Alexandra Pelosi’s documentary short “San Francisco 2.0” premiered last night on HBO and it’s a must-watch for anyone living in San Francisco or curious about all the housing/cultural/economic crises I keep droning on about.
The film starts cheekily enough with scenes from old horror movies warning of zombie invasions and showing San Francisco torn apart by monsters and earthquakes. Ms. Pelosi then cuts straight to her interviews with tech entrepreneurs and visits their converted shiny, playful lofts.
At first, their enthusiasm is actually uplifting and exciting. They are indeed creating new and useful tools, tools that we all use and have made our lives easier. Skateboards and coffee bars for everyone!
In one interview, she wonders how someone could be a billionaire if she’s never even heard of the company he sold. He says it’s pretty common; he also meets a lot of billionaires whose companies he’s never heard of.
And that’s the first sobering touch to the rest of the (very short) film. Ms. Pelosi interviews past mayors of San Francisco, residents who are being pushed out, and even small business owners who struggle to stay afloat due to tech’s expansion in the city. Ms. Pelosi discusses the massive increase in evictions, and tech’s skirting of regulatory laws. It’s a short film, so none of these topics gets the long rundown you’d expect in a longer documentary. (I was surprised at the tone of most of the city’s past mayors; I thought all of them would have seen this as a net positive for SF, echoing Mayor Ed Lee’s stance. They did not.)

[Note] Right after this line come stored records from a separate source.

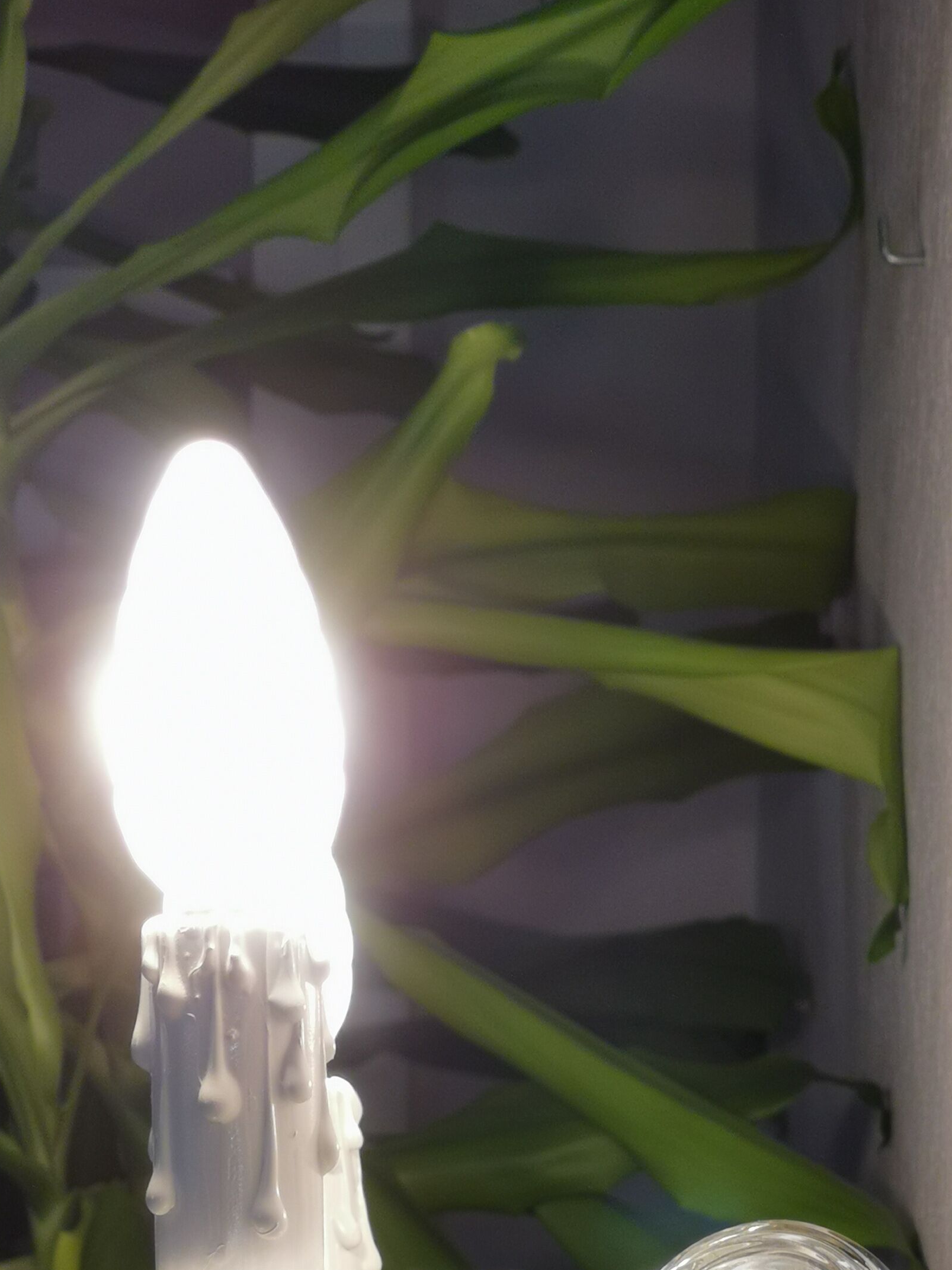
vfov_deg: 13.7
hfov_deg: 10.4
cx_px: 442
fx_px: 5244
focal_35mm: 143
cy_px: 984
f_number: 2.4
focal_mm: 7.48
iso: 80
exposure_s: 1/50
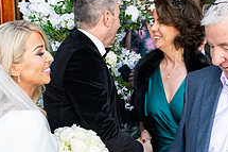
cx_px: 118
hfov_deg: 27.7
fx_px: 462
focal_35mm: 73
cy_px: 122
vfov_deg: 18.5
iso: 500
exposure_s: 1/500
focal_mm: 27
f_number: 3.5
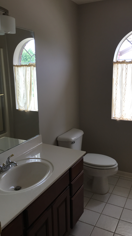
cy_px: 118
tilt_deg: -11.6
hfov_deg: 36.6
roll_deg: +0.6
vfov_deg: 61.0
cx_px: 73
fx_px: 199
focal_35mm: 32
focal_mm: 4.15
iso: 40
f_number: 2.2
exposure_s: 1/120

After a real estate broker reminds us that San Francisco has always been a boom and bust town, what is most noticeable is how precarious everyone’s situation is. San Francisco comes across as a city waiting in the balance to see what happens next; where techies and non-techies alike aren’t exactly sure where they’ll be in five or ten years. San Francisco is an extremely prosperous city, but it doesn’t seem like a healthy city.
A bright spot is when Robert Reich appears to give a wise economic and political analysis of San Francisco, using it as an example of a transformation that is happening world-wide. When he steps back and calls our current sociopolitical climate a form of social darwinism, you finally realize the term’s harsh reality. Everyone can’t win.